What if some document layouts are rare in my training set?¶
Should it be avoided to include a very rarely occurring document layout in the AI training because it might have a negative impact on the model performance?
We usually find that new layouts will have a somewhat negative impact on model performance, when they are initially in low numbers in the training set. Gradually adding more can yield better results. In some cases, it may be a better idea to create a new category for some new layouts. Various configurations have to be tried before the optimal one is found.
Sophisticated checks for Experts¶
Download the Extraction AI model Evaluation, see Get evaluation as CSV file.
1. Filter by False Positives (FP) with high Confidence¶
FP are Annotations that the model predicts but are wrong. Most of the time there are two reasons for it. First, you forgot to label it. So the model will learn to predict them using some Documents in the Training Documents, but you forgot to label them in the other Documents. Second, you might mislabeled Annotations.
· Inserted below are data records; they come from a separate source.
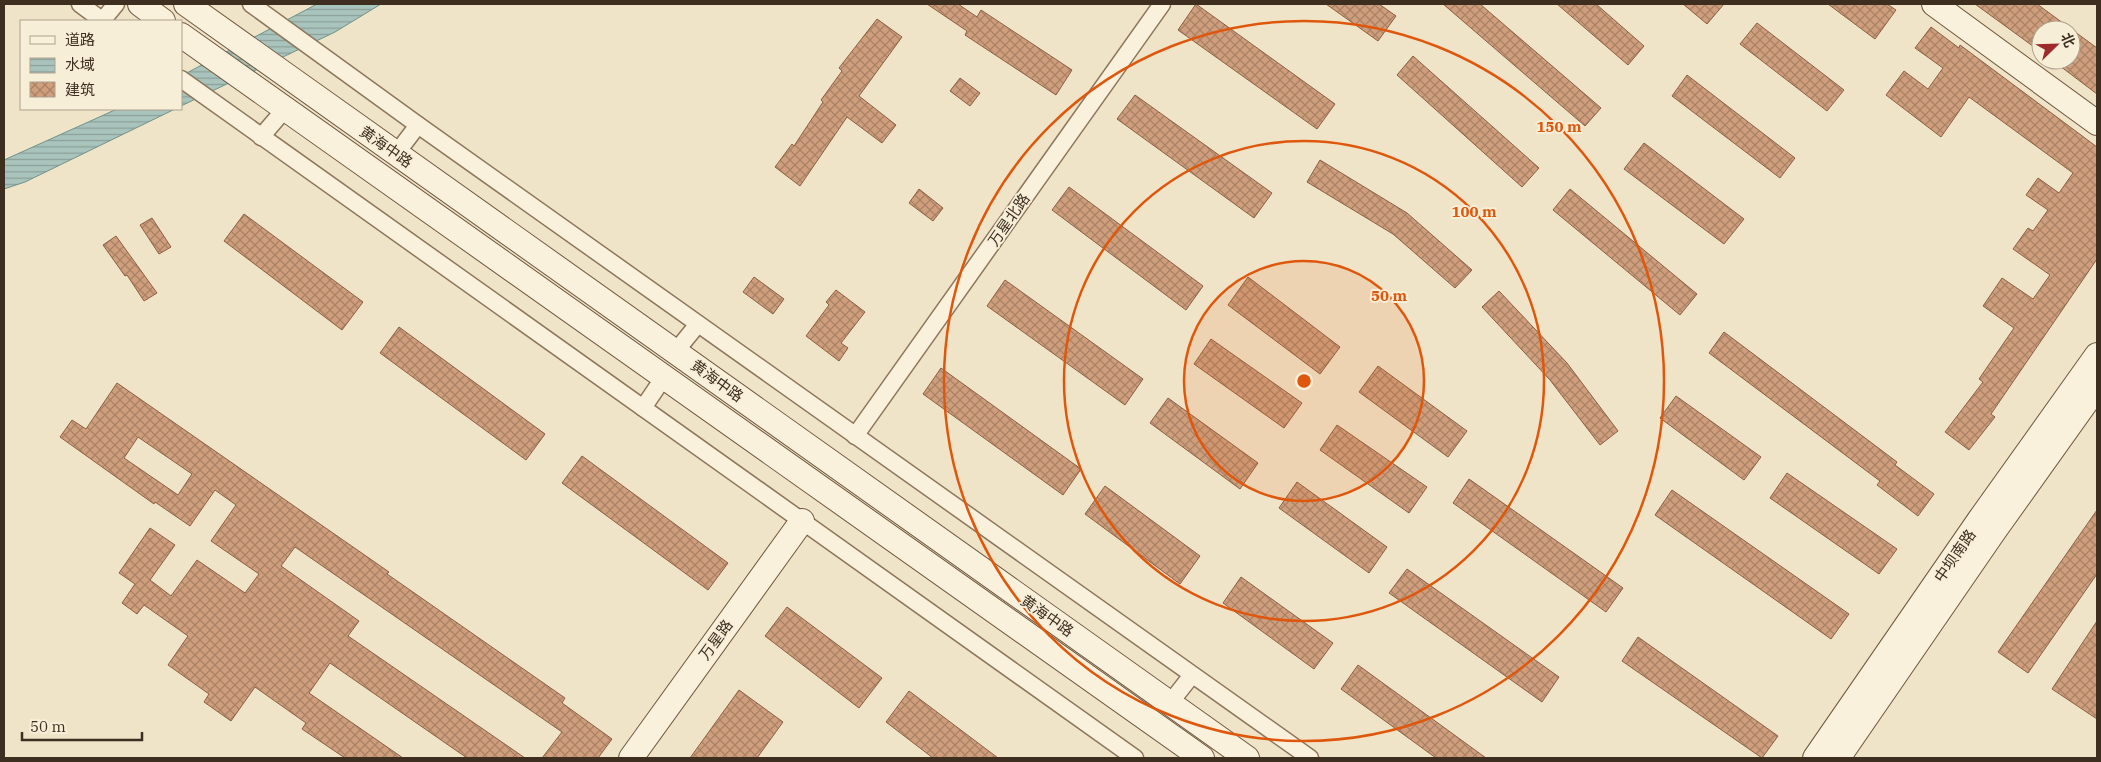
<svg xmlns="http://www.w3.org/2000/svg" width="2101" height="762" font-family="'IBM Plex Serif','Noto Sans SC',serif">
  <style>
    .water { fill: url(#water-rules); stroke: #6f938a }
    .building { fill: url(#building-cross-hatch); stroke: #8d5f41; fill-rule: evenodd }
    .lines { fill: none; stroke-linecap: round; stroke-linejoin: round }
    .street-casing { stroke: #8d765c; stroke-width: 19 }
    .secondary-casing { stroke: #6f573f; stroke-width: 26 }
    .street { stroke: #faf1dc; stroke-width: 16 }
    .secondary { stroke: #faf1dc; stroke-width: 24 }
    .ring { fill: none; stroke: #df570d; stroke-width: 2.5 }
    .labels { text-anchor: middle; stroke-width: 4; stroke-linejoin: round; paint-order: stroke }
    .street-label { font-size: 15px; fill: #3d2e20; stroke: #f7eed8 }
    .centre { fill: #df570d; stroke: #f7eed8; stroke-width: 2.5 }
    .ring-label { font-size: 15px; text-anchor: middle; font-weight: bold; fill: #df570d; stroke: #f7eed8; stroke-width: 4; stroke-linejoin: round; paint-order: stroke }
  </style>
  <defs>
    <pattern id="water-rules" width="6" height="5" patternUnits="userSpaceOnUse" patternTransform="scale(1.25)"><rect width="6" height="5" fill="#a9c4bc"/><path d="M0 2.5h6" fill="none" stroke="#8ba098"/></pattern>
    <pattern id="building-cross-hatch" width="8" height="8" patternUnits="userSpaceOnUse" patternTransform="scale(1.25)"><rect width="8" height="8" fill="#cf9f7d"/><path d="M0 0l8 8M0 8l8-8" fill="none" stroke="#a98266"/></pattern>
  </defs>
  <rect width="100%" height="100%" fill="#f0e4c8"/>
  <!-- water -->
  <g class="water">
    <polygon points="317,4 381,4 335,32 181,106 181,76"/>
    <polygon points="117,109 175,109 25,182 4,189 4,160"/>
  </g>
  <!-- building -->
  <g class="building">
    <polygon points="927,4 958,4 977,17 981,10 1072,70 1056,95 965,35 967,31"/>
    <polygon points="1196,4 1335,104 1317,129 1178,30"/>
    <polygon points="1326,4 1379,4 1396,16 1378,41"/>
    <polygon points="1443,4 1480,4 1601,108 1585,126"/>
    <polygon points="1557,4 1596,4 1644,46 1628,65"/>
    <polygon points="1683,4 1724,4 1707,24"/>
    <polygon points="1828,4 1887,4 1896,10 1875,39"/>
    <polygon points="1975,4 2037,4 2097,48 2097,94 2052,60 2071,60 2071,30 2041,30 2041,52"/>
    <polygon points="877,19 902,37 859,96 896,125 882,143 847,117 800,186 775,167 792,144 794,146 823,102 821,100 842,71 839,68"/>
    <polygon points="1757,23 1844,90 1827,111 1740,44"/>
    <polygon points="1931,27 1959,48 1960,45 2097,147 2097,259 1991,414 1995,417 1969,450 1945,432 1983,382 1979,379 2014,328 1983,306 2002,278 2033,299 2050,275 2013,249 2028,228 2033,231 2048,210 2026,195 2038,178 2059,193 2073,173 1969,97 1941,137 1886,95 1904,71 1928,89 1943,68 1915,48"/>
    <polygon points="1413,56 1539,168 1522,187 1397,75"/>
    <polygon points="1687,75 1795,158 1780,178 1672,96"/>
    <polygon points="960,78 980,93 970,106 950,91"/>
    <polygon points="1135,95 1272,193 1254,218 1117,119"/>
    <polygon points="1644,143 1744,219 1724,244 1624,169"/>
    <polygon points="1320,160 1407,213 1472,270 1455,288 1393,234 1307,182"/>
    <polygon points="1069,187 1203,286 1186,310 1052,210"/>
    <polygon points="919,189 943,208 933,221 909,203"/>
    <polygon points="1570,189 1697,294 1680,315 1553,210"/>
    <polygon points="244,214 363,302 342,330 224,241"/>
    <polygon points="152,218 171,247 159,254 140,225"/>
    <polygon points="116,236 157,293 144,301 127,275 125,276 103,245"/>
    <polygon points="754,277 784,299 773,314 743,292"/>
    <polygon points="1248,277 1340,347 1320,374 1228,305"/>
    <polygon points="1005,280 1143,379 1125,405 987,306"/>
    <polygon points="836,290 865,312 841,343 848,348 839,361 806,336 829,305 826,302"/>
    <polygon points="1499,291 1567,363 1618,431 1600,445 1550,380 1482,307"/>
    <polygon points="399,327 545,434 526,460 380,353"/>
    <polygon points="1724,332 1897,462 1895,465 1934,494 1918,516 1877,485 1880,481 1709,353"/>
    <polygon points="1211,339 1302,403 1284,428 1194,364"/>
    <polygon points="1378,366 1467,431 1448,457 1359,392"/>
    <polygon points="941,368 1081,469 1063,495 923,394"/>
    <path d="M117,383L389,572L387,574L565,698L562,703L612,739L598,758H542L562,732L295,547L281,566L359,621L348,636L525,758H467L330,663L309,693L403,758H345L302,729L306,723L255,687L231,721L204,702L209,694L168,665L188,636L144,605L137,614L122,603L135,584L119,573L150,528L175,545L150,580L171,596L197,560L245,593L259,574L211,541L236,505L215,490L190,526L155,502L154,504L60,437L72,420L86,429ZM138,437L192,474L178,495L124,458Z"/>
    <polygon points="1676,396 1761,457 1744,480 1660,418"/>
    <polygon points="1168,398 1258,463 1240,489 1150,423"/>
    <polygon points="1337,425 1427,487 1409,513 1320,450"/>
    <polygon points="582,456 728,563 708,590 562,483"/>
    <polygon points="1787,473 1897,549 1879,574 1770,498"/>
    <polygon points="1469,479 1623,588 1606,612 1453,503"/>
    <polygon points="1297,482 1387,547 1369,573 1279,508"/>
    <polygon points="1105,486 1200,556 1180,584 1085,514"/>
    <polygon points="1672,490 1849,614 1831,639 1655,515"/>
    <polygon points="2097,510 2097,574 2028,673 1998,652"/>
    <polygon points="1407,569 1559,677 1542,702 1389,593"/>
    <polygon points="1241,577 1333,643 1314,669 1223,603"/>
    <polygon points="787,607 882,678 859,708 765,636"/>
    <polygon points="2097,621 2097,719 2052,689"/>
    <polygon points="1638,637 1778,736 1762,758 1622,661"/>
    <polygon points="1358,665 1486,758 1436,758 1341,689"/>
    <polygon points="739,690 783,722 757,758 690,758"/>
    <polygon points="909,691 998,758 933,758 886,722"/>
  </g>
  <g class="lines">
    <!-- street casing -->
    <g class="street-casing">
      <g id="street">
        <polyline points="80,4 103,21"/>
        <polyline points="251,4 418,125 1310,758"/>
        <polyline points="102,21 116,4"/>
        <polyline points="181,79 1135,758"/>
        <polyline points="261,137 285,109"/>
        <polyline points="396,154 418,125"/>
        <polyline points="676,351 698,324"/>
        <polyline points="643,408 664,377"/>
        <polyline points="855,436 1162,4"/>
        <polyline points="1170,703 1192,675"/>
      </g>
    </g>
    <!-- secondary casing -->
    <g class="secondary-casing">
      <g id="secondary">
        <polyline points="140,4 163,21"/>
        <polyline points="186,4 1247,758"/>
        <polyline points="1934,4 2097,123"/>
        <polyline points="181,35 1202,758"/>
        <polyline points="631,758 802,521"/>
        <polyline points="1815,758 1980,519 2097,355"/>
        <polyline points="1838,758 1995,530 2097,387"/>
      </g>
    </g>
    <!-- street -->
    <use href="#street" class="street"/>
    <!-- secondary -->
    <use href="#secondary" class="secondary"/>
  </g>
  <!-- distance rings -->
  <circle cx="1304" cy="381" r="120" fill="#df570d" fill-opacity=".12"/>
  <g class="ring">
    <circle cx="1304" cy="381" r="120"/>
    <circle cx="1304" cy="381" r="240"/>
    <circle cx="1304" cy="381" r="360"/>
  </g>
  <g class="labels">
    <!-- street labels -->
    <g class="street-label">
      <text transform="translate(386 147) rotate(35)" y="5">黄海中路</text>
      <text transform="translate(1009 220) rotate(-55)" y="5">万星北路</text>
      <text transform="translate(717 381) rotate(36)" y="5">黄海中路</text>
      <text transform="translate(1955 556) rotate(-55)" y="5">中坝南路</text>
      <text transform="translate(1047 616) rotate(35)" y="5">黄海中路</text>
      <text transform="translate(716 640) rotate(-54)" y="5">万星路</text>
    </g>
  </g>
  <circle cx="1304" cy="381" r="8" class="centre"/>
  <g class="ring-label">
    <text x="1559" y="132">150 m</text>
    <text x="1474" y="217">100 m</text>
    <text x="1389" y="301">50 m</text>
  </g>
  <!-- border -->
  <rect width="2101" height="762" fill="none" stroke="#3d2e20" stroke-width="10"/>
  <!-- legend -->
  <rect x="20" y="20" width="162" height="90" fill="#f7eed8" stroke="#ada18e"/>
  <rect x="30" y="36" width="25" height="8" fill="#faf1dc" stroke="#ada18e"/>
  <text x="65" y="45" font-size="15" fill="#3d2e20">道路</text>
  <rect x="30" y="58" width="25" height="15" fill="url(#water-rules)" stroke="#ada18e"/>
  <text x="65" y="70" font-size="15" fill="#3d2e20">水域</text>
  <rect x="30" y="82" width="25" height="15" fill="url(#building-cross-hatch)" stroke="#ada18e"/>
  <text x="65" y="95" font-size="15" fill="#3d2e20">建筑</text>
  <!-- north arrow -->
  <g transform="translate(2056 45) rotate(67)"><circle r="24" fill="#f7eed8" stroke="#ada18e"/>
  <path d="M0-4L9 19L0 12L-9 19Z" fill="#9e2a2b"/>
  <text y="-8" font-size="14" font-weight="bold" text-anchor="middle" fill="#3d2e20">北</text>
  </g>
  <!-- scale -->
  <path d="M22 732v8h120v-8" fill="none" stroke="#3d2e20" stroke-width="2.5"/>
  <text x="30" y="732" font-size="15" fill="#3d2e20" stroke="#f7eed8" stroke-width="4" paint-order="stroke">50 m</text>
</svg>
In case of a mislabeled Annotation the model is highly confident that the Labeled you applied to an Annotation is wrong, which then creates a FP.
To detect missing or mislabeled Annotations filter for all FP in the result column and sort by the “confidence” value:
Missing Annotations can cause FP with high Confidence most likely. If you see Annotations in this list, review those documents by clicking on the link in column “link”.
Mislabeled Annotations can also be a cause of FP. Filter for all FP where the “offset_string” is equal to the “pred_offset_string”.
If you find a high number of False Positives where the “offset_string” is not equal to the “pred_offset_string” please try to change the AI model setup, see Change the mode of extraction
Please contact us if you find a high number of Annotation if the “section_label” differs from the “pred_section_label”.
2. Filter by True Positives (TP) and sort by Confidence in ascending order¶
TP are Annotations that the model predicted correctly. If you rank by Confidence, are there Annotations which have a low Confidence? The model was able to predict the Annotation correctly but with low confidence. There are two main reasons, why the confidence is low:
The number of examples in the Training documents is too low: You can review the number of Annotations per Label by visiting Home > Data > Labels. You will find a column “Training Annotations”. If the number of Annotations is unbalanced accross Labels try to add more documents to the training.
Labels are too similar or even relate to the same information: When multiple users work in the same project it can happen that users create two labels which refer to the same information but are named differently. The AI will be confused when to use which Label. Make your Labels refer to a unique information. If you see Labels which refer to the same information but named differently you need to delete the duplicated Label. Delete the Label with fewer Annotations, see Home > Data > Labels, and review all Documents again.
3. Filter by False Negatives (FN)¶
FN are Annotations that the AI couldn’t predict. Please review your Annotations, most probalby those Annotations are wrong. One example could be the “#” which is labeled as Currency.
4. Filter by Label¶
If you suspect that some Label is using wrong training data, a quick way to verify it is to filter by Label and check the “offset_string” column. You can detect wrong annotations by searching for outliers. For example, if you are only expecting numerical values for the annotations of the Label “House Number” but you see a word in the “offset_string” column.